“I am somewhat…supernatural”
What is most fascinating about the way that the Almeida Greeks season is unfolding is that it is as interested in interrogating storytelling as much as stories. As with Aeschylus’ Oresteia and now Euripides’ Bakkhai, we’re being presented with striking new versions of these familiar tales which simultaneously make a case for why they have endured into a third millennium rather than complacently assuming they will just speak to modern audiences regardless.
Robert Icke incisively opened up the domestic and legal ramifications of the House of Atreus in forensic detail. And now Anne Carson, following her version of Antigone for Ivo van Hove, and director James Macdonald position their Bakkhai deep in the recesses of folk memory, a guttural song passed from generation to generation with its cautionary tale of the consequences of leading society to defy convention. It is sure to be divisive but I have to say that I found it endlessly interesting.

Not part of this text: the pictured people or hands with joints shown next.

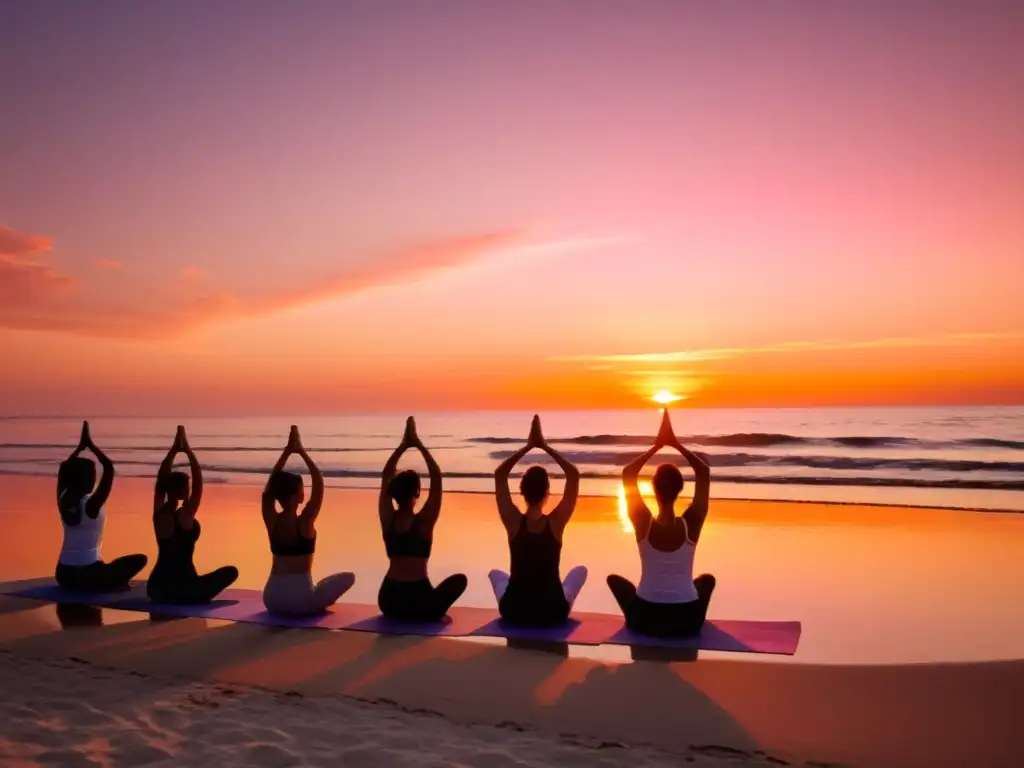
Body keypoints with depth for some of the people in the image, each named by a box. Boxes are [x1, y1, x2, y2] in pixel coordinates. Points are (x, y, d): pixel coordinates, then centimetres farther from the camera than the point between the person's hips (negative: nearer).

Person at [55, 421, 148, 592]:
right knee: (140, 559, 5)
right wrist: (90, 445, -11)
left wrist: (81, 446, 16)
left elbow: (64, 469, 17)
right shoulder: (91, 504, -18)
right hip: (87, 575, -7)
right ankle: (111, 585, -7)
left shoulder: (63, 500, -1)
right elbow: (109, 468, -18)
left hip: (63, 574, 7)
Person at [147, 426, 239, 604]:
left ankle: (168, 597, 21)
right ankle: (199, 598, 0)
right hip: (181, 588, -8)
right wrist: (187, 450, -10)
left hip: (155, 587, 8)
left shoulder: (158, 513, -2)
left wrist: (174, 450, 4)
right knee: (231, 571, 8)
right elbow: (198, 482, -13)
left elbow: (161, 480, 7)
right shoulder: (184, 516, -17)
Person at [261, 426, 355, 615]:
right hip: (301, 599, -6)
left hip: (272, 598, 6)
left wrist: (288, 451, 6)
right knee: (348, 577, 13)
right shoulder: (304, 522, -14)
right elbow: (319, 484, -8)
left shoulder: (272, 522, -2)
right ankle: (316, 603, 16)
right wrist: (301, 451, -3)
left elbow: (271, 484, 8)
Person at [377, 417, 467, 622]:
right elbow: (436, 477, -8)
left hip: (388, 601, 6)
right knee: (460, 579, 21)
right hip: (418, 601, -6)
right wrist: (418, 443, -6)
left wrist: (404, 444, 6)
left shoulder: (387, 520, -2)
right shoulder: (423, 521, -12)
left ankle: (401, 613, 22)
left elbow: (386, 477, 8)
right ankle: (434, 612, 8)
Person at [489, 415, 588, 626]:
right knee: (580, 570, 29)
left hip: (514, 612, 1)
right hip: (553, 612, -1)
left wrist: (528, 446, -5)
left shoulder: (513, 522, -12)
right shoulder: (556, 523, -14)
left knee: (496, 574, 34)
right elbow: (574, 475, -7)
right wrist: (545, 446, -8)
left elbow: (500, 475, -2)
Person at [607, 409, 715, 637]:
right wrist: (675, 443, -3)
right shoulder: (691, 524, -12)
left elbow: (628, 473, -1)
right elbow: (704, 472, -2)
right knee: (707, 579, 34)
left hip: (646, 618, -1)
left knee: (614, 579, 29)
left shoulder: (643, 524, -13)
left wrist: (657, 445, -1)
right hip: (687, 620, 1)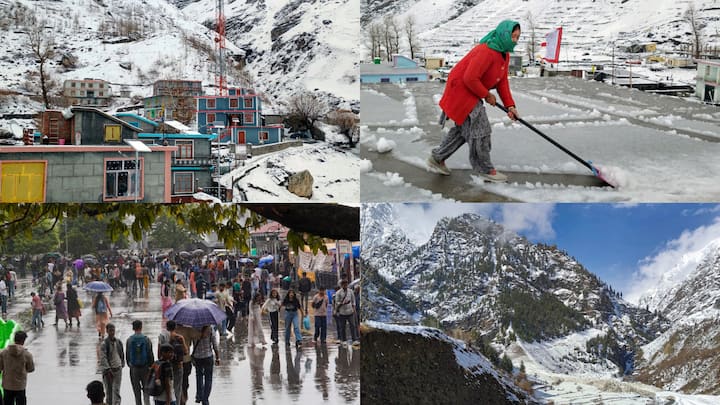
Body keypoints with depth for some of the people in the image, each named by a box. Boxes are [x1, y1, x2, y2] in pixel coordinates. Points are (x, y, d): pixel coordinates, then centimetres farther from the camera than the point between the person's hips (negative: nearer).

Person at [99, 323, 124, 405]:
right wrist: (108, 369, -23)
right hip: (107, 369, -3)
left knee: (116, 390, -5)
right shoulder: (104, 343, -9)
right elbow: (103, 358, -15)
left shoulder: (119, 342, 6)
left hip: (118, 368, 3)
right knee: (109, 390, 4)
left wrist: (122, 364, 17)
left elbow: (122, 354, 18)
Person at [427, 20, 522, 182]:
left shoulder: (504, 54, 5)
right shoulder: (486, 51, -28)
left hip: (472, 93, 11)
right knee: (480, 129, -7)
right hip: (461, 89, -11)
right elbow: (470, 78, -31)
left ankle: (437, 158, 30)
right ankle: (485, 170, 4)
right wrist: (487, 95, -18)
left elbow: (502, 81, 9)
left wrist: (510, 105, -1)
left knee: (463, 128, 18)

Macdonald has adopted an ancient Greek performance style so that three actors share all the roles of the play supported by a fully vocal and integrated Chorus. Thus our expectations are toyed with and challenged – Ben Whishaw’s presence is as company member rather than outright star of the show and the full-bodied presence of the 10-strong Chorus in all their primal musicality and densely poetic fervour amplifies their significance to the telling of this story, their interjections dictating its flow.

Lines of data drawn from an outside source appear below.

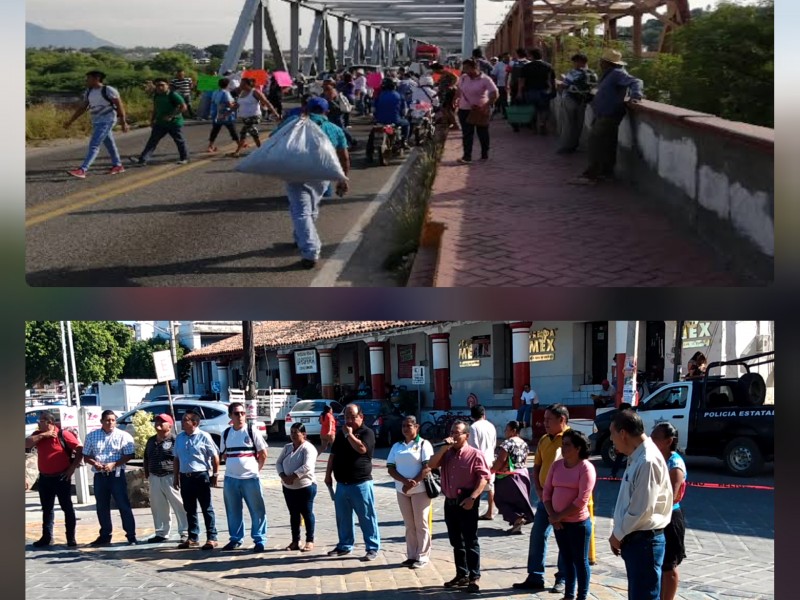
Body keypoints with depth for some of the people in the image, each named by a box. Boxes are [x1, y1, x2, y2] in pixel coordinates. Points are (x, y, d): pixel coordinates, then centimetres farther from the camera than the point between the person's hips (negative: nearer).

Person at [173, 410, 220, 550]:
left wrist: (215, 475, -6)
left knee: (207, 508, -1)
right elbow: (176, 459, 16)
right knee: (189, 509, 12)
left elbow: (215, 456, -4)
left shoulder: (204, 437, -7)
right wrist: (176, 477, 13)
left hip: (201, 476, -6)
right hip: (185, 477, 6)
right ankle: (193, 538, 20)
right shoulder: (179, 438, 10)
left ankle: (212, 538, 2)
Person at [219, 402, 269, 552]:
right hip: (230, 479, 4)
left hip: (250, 478, -4)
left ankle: (259, 540, 7)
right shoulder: (226, 434, 6)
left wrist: (256, 469, 1)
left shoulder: (252, 432, -4)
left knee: (257, 510, -1)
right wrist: (233, 467, 9)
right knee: (233, 511, 11)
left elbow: (263, 454, 1)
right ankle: (235, 538, 23)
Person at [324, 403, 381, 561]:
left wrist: (349, 434, -17)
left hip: (361, 483, -6)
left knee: (367, 518, -2)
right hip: (342, 483, 7)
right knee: (343, 518, 13)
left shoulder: (367, 432, -6)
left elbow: (362, 448, -26)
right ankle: (345, 546, 25)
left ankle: (373, 548, 2)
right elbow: (333, 455, 18)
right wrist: (328, 474, 13)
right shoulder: (340, 433, 14)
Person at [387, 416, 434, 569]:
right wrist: (405, 481, -13)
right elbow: (391, 469, 3)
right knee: (409, 525, 9)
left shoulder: (424, 444, -3)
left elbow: (427, 468, -12)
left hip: (420, 490, -5)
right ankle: (411, 556, 15)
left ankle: (422, 557, 5)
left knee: (421, 525, 0)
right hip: (402, 490, 5)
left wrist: (412, 483, -18)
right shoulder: (397, 446, 11)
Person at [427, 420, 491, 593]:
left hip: (466, 503, -6)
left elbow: (483, 478, -13)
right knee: (456, 542, 13)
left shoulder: (475, 454, -7)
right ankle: (462, 575, 23)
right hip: (449, 502, 7)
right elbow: (431, 465, -1)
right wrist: (444, 448, -8)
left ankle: (475, 577, 2)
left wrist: (472, 497, -23)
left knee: (470, 541, -3)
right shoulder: (447, 454, 12)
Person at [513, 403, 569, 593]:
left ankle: (563, 579, 14)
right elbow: (537, 467, 16)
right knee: (537, 536, 8)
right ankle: (535, 577, 16)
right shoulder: (544, 440, 10)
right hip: (545, 497, 7)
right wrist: (539, 490, 3)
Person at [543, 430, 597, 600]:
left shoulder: (586, 468, -13)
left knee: (580, 561, 5)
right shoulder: (557, 465, 5)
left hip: (578, 522, -6)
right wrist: (552, 515, -6)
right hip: (559, 522, 6)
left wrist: (559, 516, -13)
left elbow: (582, 500, -18)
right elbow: (547, 491, 7)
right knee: (567, 559, 15)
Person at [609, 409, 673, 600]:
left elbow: (642, 509, -22)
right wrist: (618, 533, 10)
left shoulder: (647, 461, -21)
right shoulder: (636, 458, 10)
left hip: (644, 541, -10)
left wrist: (618, 535, -10)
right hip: (633, 539, 10)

Whishaw is indeed powerful as the vengeful god in both his manipulative human form and the god himself, lit superbly by Peter Mumford with his flickering hints of the divine but he’s equally touching as Teiresias or a servant recounting various horrors. For Dionysos is wreaking his revenge on a Thebes that has turned its back on him at the instigation of Pentheus, a wonderfully autocratic Bertie Carvel, who later gives an impassioned performance as his woe-begotten mother Agave, a stunning transformation.
And completely this trifecta is Kevin Harvey, no lesser known third wheel but an equally important part of the puzzle, especially as Pentheus’ grandfather Kadmos, wise but helpless and doomed to a world of anguish. Around them swirl the women of the Chorus, the Bakkhai themselves, delivering choral odes in Orlando Gough’s tangled and complex score in all its fierce and urgent power that very much beats to the sound of its own drum (or Melanie La Barrie’s beatboxing!).
The West End is full of famous faces doing predictable things with predictable dramas so it is pleasing to see other theatres and their companies contrasting that. Bakkhai is at times difficult, angular, strange but it is also playful (the Bakkhai’s continual physical evolution), sexy (Dionysos and Pentheus make sparks fly), heartfelt (Kadmos and Agave ‘s articulation of their pain is exquisite). Recommended.